The CSV file contains the following labels:
phase_id (str) - The unique ID for each row, formatted like "EVENTID_NET.STA.CHA.LOC_PHASE".
waves_id (str) - The event-station pair ID, formatted like "EVENTID_NET.STA.CHA.LOC".
event_id (str) - The PDE event ID.
nscl_code (str) - The NSCL dotcode for the network, station, channel, location.
network (str) - Network code.
station (str) - Station code.
channel (str) - Seed format channel code. the last character is always '*'.
location (str) - Location tag, or '--' if absent.
station_latitude (float) - Station latitude, per IRIS metadata at creation time of the dataset.
station_longitude (float) - Station longitude, per IRIS metadata at creation time of the dataset.
station_elevation_m (float) - Station elevation, per IRIS metadata at creation time of the dataset.
chan_order_3c (str) - Three character order of channels, almost always ENZ or 12Z.
chan_azimuth_1 (float) - Azimuth in degrees of the first channel's orientation.
chan_azimuth_2 (float) - Azimuth in degrees of the second channel's orientation.
chan_azimuth_Z (float) - Azimuth in degrees of the vertical channel's orientation.
source_type (str) - Tag describing source type, per PDE (currently, all are "earthquake" type events).
source_origin_time (str) - Origin time in UTC. Like: "2013-07-23 00:23:14.260000+00:00".
source_latitude (float) - Epicenter latitude, per PDE.
source_longitude (float) - Epicenter longitude, per PDE.
source_depth_km (float) - Hypocenter depth, per PDE.
source_magnitude (float) - Preferred magnitude, per PDE.
source_magnitude_type (str) - Preferred magnitude type, per PDE.
source_magnitude_author (str) - Preferred magnitude contributor, per PDE.
focal_np1_strike (float) - 1st nodal plane strike in degrees.
focal_np1_dip (float) - 1st nodal plane dip in degrees.
focal_np1_rake (float) - 1st nodal plane rake in degrees.
focal_np2_strike (float) - 2nd nodal plane strike in degrees.
focal_np2_dip (float) - 2nd nodal plane dip in degrees.
focal_np2_rake (float) - 2nd nodal plane rake in degrees.
moment_Mrr (float) - Moment tensor rr value.
moment_Mtt (float) - Moment tensor tt value.
moment_Mpp (float) - Moment tensor pp value.
moment_Mrt (float) - Moment tensor rt value.
moment_Mrp (float) - Moment tensor rp value.
moment_Mtp (float) - Moment tensor tp value.
moment_scalar_moment (float) - Seismic moment in Nm.
stf_type (str) - Source time function type.
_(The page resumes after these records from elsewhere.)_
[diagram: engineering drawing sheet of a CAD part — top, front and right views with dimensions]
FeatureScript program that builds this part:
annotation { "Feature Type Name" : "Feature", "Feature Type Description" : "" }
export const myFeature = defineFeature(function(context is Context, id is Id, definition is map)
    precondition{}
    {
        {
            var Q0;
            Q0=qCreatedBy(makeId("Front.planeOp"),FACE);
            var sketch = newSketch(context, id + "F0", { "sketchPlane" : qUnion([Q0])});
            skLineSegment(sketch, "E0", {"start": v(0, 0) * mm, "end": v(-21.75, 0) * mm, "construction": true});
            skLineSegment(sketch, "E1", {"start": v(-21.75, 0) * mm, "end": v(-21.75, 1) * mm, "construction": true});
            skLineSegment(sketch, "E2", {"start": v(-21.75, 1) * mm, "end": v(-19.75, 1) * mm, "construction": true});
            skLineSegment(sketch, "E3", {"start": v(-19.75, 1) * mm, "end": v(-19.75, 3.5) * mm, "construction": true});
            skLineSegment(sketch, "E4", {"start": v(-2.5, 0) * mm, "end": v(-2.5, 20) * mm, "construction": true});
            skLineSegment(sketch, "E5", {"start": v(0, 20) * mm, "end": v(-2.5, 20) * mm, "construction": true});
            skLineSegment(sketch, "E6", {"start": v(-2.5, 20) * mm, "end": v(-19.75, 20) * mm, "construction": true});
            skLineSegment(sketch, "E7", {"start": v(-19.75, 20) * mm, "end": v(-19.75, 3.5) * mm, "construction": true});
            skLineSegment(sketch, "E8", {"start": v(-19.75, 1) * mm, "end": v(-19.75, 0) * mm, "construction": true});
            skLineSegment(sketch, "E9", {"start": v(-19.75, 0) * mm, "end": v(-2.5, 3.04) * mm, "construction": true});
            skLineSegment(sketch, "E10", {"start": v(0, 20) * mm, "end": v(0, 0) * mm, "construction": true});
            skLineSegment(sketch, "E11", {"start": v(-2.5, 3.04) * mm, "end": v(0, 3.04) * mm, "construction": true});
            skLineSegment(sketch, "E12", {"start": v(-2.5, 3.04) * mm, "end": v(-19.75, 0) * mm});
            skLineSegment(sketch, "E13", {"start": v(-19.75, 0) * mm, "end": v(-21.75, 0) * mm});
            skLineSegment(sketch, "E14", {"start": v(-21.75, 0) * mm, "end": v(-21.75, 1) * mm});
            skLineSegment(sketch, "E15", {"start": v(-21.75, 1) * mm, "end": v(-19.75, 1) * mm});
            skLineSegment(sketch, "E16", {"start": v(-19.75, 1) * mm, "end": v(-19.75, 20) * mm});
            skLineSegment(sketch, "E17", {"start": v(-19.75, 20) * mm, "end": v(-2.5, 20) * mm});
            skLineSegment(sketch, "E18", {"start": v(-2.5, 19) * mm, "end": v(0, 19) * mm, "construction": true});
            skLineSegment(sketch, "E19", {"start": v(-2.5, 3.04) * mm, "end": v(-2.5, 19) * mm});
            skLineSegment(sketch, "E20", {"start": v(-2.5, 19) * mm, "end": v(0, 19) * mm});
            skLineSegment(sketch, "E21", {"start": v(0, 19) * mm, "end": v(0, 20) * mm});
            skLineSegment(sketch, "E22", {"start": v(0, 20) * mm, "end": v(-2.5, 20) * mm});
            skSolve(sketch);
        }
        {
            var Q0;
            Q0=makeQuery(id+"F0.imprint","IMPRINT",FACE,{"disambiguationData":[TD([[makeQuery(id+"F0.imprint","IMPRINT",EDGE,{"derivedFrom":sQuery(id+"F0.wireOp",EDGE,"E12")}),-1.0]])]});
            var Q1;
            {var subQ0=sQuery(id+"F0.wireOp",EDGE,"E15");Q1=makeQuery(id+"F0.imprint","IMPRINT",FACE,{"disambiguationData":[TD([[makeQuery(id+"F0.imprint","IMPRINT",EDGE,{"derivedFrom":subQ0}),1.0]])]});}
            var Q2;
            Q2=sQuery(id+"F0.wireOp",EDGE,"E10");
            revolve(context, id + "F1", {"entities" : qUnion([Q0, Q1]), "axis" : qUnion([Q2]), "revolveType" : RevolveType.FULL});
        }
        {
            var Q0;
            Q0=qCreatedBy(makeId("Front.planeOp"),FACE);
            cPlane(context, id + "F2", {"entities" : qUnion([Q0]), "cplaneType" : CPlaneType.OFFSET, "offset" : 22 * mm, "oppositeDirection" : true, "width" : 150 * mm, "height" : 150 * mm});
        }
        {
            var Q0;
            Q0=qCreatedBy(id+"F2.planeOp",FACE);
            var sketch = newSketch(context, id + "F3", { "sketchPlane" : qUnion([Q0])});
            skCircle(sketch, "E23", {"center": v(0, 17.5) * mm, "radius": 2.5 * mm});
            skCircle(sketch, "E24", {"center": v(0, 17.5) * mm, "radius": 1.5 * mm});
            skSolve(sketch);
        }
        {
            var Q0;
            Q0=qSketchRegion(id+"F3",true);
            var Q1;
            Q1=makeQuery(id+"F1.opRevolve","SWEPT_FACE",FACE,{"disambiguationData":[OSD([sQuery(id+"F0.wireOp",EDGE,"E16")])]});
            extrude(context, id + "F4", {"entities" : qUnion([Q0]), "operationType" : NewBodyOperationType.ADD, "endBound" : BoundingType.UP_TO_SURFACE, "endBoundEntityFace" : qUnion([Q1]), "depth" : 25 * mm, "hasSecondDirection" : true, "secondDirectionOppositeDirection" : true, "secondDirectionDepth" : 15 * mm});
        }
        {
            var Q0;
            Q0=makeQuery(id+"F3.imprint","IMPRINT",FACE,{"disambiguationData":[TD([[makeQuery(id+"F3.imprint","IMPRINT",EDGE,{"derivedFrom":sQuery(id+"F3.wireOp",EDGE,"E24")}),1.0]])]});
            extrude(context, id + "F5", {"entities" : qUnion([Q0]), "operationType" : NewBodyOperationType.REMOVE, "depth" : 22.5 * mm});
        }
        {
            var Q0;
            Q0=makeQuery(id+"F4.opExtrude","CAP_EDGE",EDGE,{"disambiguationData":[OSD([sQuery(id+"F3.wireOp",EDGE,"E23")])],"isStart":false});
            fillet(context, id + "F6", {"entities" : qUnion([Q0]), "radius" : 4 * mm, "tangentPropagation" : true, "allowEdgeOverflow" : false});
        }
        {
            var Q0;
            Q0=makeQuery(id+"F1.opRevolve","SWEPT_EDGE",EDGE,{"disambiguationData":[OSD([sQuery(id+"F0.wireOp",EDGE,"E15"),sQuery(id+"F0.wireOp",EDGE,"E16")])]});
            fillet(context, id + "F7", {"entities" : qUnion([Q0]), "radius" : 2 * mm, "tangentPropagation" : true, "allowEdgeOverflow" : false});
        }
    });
Can only be "triangle" now.
stf_duration_sec (float) - Source time function duration in seconds.
stf_rise_sec (float) - Time in seconds to peak of source time function.
stf_decay_sec - Time in seconds of decay from peak of source time function.
phase_time (str) - Arrival time in UTC, like: "2013-07-23 00:23:14.260000+00:00".
phase_hint (str) - Tagged phase type from IASPEI standard phase list.
phase_author () - Phase tag author agency, almost always "us".
phase_status (str) - Flag denoting how pick was made. Either "automatic" or "manual".
phase_arrival_time_weight (float) - Weight of arrival time, per PDE.
phase_arrival_time_residual (float) - Residual time in seconds, per PDE.
phase_travel_sec (float) - Arrival time minus origin time in seconds.
phase_analyst_id (int) - Anonymous ID of the human analyst who made the manual pick.
source_distance_deg (float) - Source-receiver distance in degrees, per geodetic calculation.
source_distance_km (float) - Source-receiver distance in kilometers, converted from source_distance_deg.
source_azimuth_deg (float) - Source-receiver azimuth in degrees, per geodetic calculation.
source_back_azimuth_deg (float) - Source-receiver back azimuth in degrees, per geodetic calculation.
source_takeoff_deg (float) - Takeoff angle in degrees, per PDE.
snr_db (float) - Signal to noise ratio in decibels, computed during dataset generation.
The contents of this dataset may evolve over time as new label data are added and as new PDE data become available. Any updates to this dataset will be noted in the update log.